● **Trecho do documento**:
━━━━━━━━━━

Porque as pessoas que falam de urna são ridicularizadas perante o Tribunal. Os juízes costumam tratar de maneira diferente as pessoas que questionam as urnas eletrônicas. Em Itajaí, por exemplo, foram 15 advogados importantes, mas ninguém tem coragem de abordar isso. Os partidos até conhecem, sabem, mas a base não conhece. A hora que eles levam uma derrota é que eles se alertam. Aí, bom, é tarde, mesmo que haja algum resultado ilegítimo.

A Lei de Licitações prevê alternância de fornecedor no caso das urnas eletrônicas?
A Diebold já ganhou várias vezes a licitação. Nesse problema da licitação, eu discuto muito o preço que se paga. É muito alto, compram urnas desnecessariamente. Mas enfim, isso já foi muito falado. Na questão da licitação em si, eu defendo o consórcio. A Diebold não tem todos os componentes, então, ela terceiriza coisas que ela não pode fazer. Ela terceiriza até a montagem das urnas. Em 2008, acharam uma urna na Radial Leste.

E ninguém foi responsabilizado?
Exatamente. Ninguém. Quem pegou essa urna, sabia o porquê, embora os programas não estivessem lá dentro, na verdade a Diebold está montando as urnas.

Como assim? Mas não foi ela que venceu a licitação para fornecer?
Mas não fabrica. Podemos questionar a segurança. Essa pessoa que fabrica não pode vender para outro comprador? Pode. Os partidos não têm acesso às essas informações. E mais, quem transporta é uma empresa de logística. Qual a segurança desse procedimento?

O TSE, recentemente, divulgou um teste de segurança das urnas. A senhora estava presente nesse teste…
Esse teste aconteceu por conta de um pedido feito pelo PT e PDT em 2006. Queríamos que eles entregassem uma urna com o programa, em um ambiente fechado, controlado, com a presença dos partidos e sem imprensa. Nós atacaríamos a urna, porque sabemos como se faz para atacar. Não são invioláveis. O TSE resolveu chamar uma comissão de pesquisadores indicados pelos partidos e pelo Tribunal. Quando foi proposto na Câmara o voto impresso – que barateia e aumenta a segurança -, começaram a articular uma forma de mostrar que seria desnecessário colocar o voto impresso, cuja existência fiscalizaria o TSE. Mas e o teste?
Então, com essa ameaça iminente, fizeram uma nova resolução para o teste, excluindo os partidos da participação. Esse teste seria totalmente controlado por pessoas CONVIDADAS (NR: destaque dado pela entrevistada) pelo Tribunal.

E qual a legitimidade do teste?

━━━━━━━━━━

● **Material fornecido**:
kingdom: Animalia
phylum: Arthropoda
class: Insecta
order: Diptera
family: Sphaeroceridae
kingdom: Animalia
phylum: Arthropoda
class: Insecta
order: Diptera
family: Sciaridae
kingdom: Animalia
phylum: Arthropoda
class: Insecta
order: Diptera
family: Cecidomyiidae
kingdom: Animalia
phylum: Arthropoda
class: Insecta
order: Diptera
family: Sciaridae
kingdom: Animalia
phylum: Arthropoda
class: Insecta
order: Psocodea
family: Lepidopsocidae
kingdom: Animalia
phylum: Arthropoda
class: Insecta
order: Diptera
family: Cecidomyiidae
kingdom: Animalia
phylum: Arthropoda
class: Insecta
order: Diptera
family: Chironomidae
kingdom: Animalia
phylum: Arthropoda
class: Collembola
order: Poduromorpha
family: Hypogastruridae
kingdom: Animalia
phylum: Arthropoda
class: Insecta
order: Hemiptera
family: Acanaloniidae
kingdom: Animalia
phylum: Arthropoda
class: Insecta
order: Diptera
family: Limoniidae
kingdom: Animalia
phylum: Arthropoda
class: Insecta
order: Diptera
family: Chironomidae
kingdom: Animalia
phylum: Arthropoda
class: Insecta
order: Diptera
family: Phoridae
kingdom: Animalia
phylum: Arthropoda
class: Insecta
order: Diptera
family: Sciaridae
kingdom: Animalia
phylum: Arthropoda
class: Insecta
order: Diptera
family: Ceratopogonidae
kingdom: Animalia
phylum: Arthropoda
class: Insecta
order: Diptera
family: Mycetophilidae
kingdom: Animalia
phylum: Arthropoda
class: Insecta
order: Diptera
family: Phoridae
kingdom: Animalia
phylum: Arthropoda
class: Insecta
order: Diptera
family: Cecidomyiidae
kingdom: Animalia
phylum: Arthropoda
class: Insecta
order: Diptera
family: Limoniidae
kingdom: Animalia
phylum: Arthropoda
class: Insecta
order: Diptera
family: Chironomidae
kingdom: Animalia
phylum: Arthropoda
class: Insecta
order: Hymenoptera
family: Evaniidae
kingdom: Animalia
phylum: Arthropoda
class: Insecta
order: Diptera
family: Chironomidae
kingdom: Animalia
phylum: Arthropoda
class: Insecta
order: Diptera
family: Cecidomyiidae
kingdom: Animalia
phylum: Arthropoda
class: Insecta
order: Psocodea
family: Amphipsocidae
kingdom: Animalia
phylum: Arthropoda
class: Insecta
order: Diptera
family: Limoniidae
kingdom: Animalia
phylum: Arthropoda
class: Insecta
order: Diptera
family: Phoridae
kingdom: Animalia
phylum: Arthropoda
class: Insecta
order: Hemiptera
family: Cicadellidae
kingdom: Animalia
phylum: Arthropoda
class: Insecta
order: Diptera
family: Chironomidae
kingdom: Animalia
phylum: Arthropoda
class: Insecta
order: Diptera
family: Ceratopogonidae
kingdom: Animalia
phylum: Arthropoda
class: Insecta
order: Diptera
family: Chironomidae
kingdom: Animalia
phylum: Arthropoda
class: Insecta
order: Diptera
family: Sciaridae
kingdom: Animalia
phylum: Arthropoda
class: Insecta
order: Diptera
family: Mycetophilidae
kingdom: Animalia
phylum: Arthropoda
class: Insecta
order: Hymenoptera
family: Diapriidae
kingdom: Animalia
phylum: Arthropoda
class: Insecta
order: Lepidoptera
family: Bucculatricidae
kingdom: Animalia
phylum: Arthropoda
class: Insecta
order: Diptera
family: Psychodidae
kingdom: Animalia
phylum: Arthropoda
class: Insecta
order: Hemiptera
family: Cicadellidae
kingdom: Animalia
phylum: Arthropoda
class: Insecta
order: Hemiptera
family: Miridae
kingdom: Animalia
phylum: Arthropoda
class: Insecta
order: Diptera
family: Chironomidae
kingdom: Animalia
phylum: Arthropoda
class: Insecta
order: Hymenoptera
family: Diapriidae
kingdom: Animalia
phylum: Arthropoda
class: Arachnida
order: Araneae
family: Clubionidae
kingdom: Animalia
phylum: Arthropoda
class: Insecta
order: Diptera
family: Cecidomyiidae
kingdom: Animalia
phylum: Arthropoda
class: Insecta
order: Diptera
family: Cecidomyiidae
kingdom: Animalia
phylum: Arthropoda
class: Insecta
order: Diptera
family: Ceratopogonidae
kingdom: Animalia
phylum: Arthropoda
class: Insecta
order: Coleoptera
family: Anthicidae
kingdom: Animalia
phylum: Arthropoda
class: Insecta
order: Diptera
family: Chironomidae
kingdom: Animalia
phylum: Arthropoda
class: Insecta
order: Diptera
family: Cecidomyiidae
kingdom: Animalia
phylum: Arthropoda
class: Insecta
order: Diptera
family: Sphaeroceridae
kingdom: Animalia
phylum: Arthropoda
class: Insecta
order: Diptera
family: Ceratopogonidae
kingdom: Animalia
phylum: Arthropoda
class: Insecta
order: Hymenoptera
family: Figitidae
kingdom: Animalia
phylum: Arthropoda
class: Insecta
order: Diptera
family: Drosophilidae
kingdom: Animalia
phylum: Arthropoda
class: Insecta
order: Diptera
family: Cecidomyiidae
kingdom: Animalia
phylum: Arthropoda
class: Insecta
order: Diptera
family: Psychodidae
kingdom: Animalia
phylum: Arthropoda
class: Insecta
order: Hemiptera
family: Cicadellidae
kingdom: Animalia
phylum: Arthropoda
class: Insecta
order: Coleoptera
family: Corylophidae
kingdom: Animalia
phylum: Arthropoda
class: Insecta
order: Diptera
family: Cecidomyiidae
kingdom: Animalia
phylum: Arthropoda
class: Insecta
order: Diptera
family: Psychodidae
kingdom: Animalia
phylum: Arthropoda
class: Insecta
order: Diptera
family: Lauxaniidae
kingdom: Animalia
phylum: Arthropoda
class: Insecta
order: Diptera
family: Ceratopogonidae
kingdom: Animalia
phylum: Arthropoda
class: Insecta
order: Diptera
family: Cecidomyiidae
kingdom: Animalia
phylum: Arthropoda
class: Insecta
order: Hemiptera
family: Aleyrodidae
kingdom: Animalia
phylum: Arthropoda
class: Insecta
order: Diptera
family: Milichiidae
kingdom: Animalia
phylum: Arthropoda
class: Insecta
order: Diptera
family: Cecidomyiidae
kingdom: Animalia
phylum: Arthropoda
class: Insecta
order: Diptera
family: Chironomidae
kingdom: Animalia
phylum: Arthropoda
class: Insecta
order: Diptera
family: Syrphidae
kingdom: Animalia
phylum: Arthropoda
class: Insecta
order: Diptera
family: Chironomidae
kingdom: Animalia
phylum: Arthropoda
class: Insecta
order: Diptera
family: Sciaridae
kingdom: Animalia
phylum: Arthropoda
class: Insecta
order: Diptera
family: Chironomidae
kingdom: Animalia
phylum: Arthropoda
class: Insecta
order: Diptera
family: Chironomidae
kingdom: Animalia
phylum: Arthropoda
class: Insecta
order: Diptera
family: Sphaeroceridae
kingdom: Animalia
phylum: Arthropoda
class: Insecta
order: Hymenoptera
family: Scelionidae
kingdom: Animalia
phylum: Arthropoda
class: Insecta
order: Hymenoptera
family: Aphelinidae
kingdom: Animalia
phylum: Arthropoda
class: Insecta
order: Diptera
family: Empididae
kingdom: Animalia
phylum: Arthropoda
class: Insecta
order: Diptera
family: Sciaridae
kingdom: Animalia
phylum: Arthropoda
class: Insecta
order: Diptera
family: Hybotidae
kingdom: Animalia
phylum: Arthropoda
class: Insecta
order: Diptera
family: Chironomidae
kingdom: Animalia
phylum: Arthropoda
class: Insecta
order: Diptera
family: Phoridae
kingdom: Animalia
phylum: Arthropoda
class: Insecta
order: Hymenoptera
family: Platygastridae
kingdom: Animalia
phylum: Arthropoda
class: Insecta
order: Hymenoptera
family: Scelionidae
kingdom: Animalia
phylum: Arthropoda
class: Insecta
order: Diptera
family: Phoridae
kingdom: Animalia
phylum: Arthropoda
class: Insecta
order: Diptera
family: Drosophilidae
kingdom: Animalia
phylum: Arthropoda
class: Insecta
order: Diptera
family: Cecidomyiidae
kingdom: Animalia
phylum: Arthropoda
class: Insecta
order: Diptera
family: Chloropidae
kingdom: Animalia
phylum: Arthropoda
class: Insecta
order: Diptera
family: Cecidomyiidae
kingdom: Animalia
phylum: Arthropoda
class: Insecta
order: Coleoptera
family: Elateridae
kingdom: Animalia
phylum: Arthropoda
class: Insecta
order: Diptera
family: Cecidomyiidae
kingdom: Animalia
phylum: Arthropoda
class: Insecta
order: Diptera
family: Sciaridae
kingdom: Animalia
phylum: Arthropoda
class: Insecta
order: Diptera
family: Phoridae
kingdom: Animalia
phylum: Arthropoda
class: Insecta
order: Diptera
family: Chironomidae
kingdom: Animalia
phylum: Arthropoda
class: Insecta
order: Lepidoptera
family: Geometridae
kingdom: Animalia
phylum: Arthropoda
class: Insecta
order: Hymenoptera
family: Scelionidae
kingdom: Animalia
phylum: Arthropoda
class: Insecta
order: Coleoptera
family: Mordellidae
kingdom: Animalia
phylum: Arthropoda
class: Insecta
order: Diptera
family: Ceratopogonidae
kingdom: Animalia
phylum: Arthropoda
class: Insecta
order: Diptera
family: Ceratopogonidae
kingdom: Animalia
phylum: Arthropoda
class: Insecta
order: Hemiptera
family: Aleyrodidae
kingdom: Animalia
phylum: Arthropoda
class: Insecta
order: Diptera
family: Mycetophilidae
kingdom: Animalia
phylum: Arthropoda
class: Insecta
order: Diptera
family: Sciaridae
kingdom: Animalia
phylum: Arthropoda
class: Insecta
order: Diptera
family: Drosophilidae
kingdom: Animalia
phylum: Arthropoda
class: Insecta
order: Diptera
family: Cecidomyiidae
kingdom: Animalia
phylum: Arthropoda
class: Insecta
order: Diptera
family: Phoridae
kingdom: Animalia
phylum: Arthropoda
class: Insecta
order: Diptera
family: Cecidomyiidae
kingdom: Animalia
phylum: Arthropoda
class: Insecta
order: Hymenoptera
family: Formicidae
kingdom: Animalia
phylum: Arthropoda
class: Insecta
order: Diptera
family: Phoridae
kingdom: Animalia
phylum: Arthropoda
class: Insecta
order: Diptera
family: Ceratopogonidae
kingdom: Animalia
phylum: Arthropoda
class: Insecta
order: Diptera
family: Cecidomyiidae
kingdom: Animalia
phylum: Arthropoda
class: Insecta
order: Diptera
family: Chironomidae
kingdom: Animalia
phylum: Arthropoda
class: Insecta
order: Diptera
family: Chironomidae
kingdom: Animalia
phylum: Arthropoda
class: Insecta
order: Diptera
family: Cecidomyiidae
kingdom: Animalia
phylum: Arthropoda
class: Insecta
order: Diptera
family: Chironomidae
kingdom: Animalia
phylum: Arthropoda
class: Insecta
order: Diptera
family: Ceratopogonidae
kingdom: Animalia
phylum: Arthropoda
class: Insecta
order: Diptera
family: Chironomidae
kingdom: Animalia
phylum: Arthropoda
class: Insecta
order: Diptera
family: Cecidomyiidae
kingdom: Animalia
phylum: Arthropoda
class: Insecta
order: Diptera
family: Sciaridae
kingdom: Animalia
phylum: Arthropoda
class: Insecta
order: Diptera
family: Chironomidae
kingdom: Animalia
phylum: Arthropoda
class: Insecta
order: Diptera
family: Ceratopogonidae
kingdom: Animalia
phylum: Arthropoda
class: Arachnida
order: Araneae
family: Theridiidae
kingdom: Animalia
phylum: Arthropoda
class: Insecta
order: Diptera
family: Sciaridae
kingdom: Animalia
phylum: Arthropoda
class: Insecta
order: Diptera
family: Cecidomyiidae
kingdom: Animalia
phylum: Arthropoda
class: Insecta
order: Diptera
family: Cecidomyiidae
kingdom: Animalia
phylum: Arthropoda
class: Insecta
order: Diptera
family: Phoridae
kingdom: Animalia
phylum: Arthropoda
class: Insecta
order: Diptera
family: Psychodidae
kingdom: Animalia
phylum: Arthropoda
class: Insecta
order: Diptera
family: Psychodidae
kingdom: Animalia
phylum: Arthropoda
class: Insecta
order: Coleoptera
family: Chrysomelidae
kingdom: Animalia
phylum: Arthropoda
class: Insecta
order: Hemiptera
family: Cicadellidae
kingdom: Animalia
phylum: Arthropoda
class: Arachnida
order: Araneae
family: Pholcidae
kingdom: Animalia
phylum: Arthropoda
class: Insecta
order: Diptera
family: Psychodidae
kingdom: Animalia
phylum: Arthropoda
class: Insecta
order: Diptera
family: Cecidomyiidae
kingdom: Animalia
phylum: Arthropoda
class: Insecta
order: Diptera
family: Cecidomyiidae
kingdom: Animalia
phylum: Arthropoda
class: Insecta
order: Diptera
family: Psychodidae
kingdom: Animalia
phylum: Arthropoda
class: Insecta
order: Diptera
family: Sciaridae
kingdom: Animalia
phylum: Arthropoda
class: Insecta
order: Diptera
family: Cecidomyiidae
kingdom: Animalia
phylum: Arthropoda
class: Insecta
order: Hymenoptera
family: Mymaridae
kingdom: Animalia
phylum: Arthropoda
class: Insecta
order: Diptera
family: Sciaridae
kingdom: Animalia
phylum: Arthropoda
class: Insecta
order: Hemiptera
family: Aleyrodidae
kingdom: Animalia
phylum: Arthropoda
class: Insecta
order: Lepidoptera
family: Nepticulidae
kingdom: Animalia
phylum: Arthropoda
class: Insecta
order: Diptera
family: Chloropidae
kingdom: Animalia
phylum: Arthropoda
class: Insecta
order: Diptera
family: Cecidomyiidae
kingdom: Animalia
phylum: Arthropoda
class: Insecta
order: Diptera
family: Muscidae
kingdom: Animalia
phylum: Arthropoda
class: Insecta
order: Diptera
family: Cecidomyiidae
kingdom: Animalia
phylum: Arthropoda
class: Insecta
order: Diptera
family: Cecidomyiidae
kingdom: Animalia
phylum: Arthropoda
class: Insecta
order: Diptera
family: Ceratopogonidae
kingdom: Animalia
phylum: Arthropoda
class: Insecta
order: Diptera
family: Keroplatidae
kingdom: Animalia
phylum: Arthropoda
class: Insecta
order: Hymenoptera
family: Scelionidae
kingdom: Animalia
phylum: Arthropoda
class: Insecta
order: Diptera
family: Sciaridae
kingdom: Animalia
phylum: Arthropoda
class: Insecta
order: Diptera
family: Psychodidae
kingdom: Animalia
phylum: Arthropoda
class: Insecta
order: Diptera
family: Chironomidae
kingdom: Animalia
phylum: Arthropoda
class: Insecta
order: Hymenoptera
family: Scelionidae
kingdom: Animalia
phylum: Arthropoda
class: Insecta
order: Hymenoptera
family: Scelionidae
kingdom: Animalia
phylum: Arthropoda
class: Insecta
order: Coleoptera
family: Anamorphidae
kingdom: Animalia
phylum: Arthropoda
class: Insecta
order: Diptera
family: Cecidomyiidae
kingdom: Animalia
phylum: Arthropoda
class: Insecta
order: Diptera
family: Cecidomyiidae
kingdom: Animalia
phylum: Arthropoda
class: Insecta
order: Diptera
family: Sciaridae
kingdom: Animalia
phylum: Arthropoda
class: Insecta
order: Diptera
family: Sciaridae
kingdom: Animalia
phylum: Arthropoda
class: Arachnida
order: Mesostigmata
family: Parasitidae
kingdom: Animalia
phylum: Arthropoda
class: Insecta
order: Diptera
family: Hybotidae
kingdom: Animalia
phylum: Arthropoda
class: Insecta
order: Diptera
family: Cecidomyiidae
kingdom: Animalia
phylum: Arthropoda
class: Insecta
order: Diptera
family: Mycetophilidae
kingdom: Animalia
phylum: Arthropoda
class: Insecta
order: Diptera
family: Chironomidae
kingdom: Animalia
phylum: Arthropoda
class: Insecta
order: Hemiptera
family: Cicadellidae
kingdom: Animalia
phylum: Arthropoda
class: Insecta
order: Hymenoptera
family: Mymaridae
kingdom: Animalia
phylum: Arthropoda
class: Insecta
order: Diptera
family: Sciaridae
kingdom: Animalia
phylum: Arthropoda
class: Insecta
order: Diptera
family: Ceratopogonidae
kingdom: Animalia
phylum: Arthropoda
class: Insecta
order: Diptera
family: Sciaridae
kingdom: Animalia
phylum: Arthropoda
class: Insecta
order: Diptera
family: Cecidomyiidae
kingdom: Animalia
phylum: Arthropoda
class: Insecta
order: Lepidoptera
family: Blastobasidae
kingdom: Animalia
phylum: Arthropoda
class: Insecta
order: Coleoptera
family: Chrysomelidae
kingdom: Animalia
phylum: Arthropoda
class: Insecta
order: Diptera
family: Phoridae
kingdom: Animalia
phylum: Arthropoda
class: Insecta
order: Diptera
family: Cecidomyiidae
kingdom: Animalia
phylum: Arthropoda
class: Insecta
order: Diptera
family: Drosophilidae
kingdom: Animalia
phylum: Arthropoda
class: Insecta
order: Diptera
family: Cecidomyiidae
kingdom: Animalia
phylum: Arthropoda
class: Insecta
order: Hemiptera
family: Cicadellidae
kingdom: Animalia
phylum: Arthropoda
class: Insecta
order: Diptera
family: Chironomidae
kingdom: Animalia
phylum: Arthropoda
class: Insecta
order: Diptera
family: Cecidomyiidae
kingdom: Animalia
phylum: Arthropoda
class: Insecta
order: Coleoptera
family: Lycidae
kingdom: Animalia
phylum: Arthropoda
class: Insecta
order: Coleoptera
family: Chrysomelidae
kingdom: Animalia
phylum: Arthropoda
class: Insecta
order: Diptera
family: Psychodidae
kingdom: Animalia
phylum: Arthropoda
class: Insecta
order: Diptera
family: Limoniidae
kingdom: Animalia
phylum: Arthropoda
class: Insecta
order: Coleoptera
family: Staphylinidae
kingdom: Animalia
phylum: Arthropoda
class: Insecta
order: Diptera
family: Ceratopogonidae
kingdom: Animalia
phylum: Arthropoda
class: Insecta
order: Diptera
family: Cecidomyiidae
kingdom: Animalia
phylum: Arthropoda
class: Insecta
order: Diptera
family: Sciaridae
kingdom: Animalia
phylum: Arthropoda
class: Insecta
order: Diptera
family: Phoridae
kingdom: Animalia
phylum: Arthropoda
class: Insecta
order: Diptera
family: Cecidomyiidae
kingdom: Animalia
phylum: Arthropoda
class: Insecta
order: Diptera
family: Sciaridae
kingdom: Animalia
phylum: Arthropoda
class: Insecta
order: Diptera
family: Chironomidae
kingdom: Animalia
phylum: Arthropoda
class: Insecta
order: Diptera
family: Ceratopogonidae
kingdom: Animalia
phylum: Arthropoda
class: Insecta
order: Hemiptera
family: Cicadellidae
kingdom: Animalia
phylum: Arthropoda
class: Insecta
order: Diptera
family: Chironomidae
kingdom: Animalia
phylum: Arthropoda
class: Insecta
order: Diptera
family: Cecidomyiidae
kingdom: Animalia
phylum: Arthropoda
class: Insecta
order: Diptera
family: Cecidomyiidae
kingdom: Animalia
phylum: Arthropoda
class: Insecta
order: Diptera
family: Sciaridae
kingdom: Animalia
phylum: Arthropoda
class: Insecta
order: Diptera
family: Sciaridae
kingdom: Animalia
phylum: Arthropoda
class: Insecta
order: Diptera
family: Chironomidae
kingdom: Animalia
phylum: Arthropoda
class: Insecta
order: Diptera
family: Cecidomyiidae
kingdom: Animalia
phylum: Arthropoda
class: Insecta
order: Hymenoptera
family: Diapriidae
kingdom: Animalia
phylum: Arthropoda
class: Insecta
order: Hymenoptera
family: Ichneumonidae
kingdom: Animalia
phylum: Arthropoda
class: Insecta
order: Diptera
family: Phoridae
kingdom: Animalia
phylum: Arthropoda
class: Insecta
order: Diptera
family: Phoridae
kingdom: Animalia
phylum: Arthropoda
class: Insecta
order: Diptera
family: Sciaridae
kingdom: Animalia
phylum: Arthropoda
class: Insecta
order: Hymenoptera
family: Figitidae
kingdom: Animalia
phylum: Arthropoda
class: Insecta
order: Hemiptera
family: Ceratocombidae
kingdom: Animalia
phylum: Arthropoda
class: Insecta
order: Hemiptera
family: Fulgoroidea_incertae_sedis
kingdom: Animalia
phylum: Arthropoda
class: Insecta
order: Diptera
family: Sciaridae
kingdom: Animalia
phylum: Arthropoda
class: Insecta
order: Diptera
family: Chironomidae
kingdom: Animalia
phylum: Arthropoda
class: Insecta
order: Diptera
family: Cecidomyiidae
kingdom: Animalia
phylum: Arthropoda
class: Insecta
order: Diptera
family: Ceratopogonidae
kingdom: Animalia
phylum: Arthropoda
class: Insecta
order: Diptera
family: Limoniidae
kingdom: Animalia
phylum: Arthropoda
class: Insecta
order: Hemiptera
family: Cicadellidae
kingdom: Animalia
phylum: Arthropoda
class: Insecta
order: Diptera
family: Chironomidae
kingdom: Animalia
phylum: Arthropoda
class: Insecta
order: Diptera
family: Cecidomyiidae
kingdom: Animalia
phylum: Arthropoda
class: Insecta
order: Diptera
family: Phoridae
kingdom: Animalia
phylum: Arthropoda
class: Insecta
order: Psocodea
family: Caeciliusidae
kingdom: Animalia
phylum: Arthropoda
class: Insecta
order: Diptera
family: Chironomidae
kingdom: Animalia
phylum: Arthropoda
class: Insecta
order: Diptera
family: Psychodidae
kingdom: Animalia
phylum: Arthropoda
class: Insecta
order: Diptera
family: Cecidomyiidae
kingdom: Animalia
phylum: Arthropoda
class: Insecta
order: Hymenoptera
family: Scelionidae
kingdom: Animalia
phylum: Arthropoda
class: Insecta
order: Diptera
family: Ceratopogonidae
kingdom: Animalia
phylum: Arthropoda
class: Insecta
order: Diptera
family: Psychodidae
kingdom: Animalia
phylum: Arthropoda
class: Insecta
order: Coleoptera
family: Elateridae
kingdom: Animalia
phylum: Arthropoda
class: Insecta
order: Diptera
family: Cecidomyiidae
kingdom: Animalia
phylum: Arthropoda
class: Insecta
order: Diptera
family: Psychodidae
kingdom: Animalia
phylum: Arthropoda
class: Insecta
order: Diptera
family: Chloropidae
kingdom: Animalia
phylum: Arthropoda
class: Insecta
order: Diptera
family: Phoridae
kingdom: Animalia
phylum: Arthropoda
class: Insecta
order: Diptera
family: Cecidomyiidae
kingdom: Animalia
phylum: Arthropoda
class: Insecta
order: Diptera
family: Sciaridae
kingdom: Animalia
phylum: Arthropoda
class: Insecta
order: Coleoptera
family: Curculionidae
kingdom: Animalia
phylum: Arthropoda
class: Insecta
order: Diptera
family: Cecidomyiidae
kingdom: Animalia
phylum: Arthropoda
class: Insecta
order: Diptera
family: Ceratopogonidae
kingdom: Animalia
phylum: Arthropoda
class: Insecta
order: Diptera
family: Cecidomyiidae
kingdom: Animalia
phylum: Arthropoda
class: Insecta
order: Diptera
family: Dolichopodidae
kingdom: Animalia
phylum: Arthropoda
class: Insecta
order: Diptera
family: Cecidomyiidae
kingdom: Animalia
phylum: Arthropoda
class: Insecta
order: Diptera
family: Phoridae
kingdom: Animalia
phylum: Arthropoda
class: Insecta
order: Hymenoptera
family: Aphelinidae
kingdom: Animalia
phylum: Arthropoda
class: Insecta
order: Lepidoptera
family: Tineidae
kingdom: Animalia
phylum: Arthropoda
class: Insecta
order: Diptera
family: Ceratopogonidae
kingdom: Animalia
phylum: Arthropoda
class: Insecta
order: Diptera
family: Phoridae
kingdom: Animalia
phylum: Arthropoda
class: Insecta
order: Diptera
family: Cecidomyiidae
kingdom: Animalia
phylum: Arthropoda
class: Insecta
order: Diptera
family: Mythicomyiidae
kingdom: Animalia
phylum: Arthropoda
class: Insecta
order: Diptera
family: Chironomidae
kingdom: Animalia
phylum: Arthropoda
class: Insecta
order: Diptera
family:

━━━━━━━━━━

● **Tarefas do exercício**:
[a] Liste todas as frases terminadas em ponto de interrogação na entrevista sobre as urnas eletrônicas, na ordem em que aparecem.
[b] Com base na entrevista sobre as urnas eletrônicas, explique em até três frases por que a Diebold terceiriza parte do trabalho.
[c] Retome a entrevista sobre as urnas eletrônicas a partir da última pergunta.

● **Resultados finais**:
[a]
1. A Lei de Licitações prevê alternância de fornecedor no caso das urnas eletrônicas?
2. E ninguém foi responsabilizado?
3. Como assim?
4. Mas não foi ela que venceu a licitação para fornecer?
5. Essa pessoa que fabrica não pode vender para outro comprador?
6. Qual a segurança desse procedimento?
7. Mas e o teste?
8. E qual a legitimidade do teste?

[b] Segundo a entrevistada, a Diebold não tem todos os componentes das urnas. Por isso, ela terceiriza as coisas que não pode fazer, inclusive a montagem das urnas.

[c]
Nenhuma. Desistimos, então, do teste. O TSE, por sua vez, afirmou que estávamos de acordo com a urna.

Fala-se muito em auditorias externas, ao se tratar de tecnologia da informação. Isso é feito? Qual a importância?
Para confiarmos num sistema, ele tem que ser auditado de forma externa, não só de pessoas isentas, mas externas ao próprio sistema. Os testes que são propostos são mais ou menos como se eu perguntasse para a própria urna se ela é honesta e, é óbvio, ela diria que sim. Para a auditoria ser eficaz e válida, ela precisa ser feita externamente ao software e por uma pessoa externa ao sistema.

Sou uma eleitora. Vou lá e voto. Como eu faço para ter certeza de que meu voto foi computado?
Olha, arranja um bom pai de santo. Estamos buscando justamente isso: A segurança. Poderíamos pegar 2% das urnas e ver se os votos batem. Se baterem, ótimo. Quem sabe fazer isso? Qualquer um. Não precisa contratar uma empresa de auditoria, um advogado especializado.

Mas isso não ocorre? Nenhum tipo de verificação, nem primária como essa?
Pois é. O TSE diz que esse processo brasileiro é o melhor do mundo. Mesmo o paraguai que recebeu urnas brasileiras em doação do Brasil, não aceitou o sistema porque não dava pra conferir. Quando uma pessoa vota, a urna grava o voto num registro. Como fazer para saber se gravou certo? Não dá. Se não fizermos auditoria, esse modelo não serve para nós.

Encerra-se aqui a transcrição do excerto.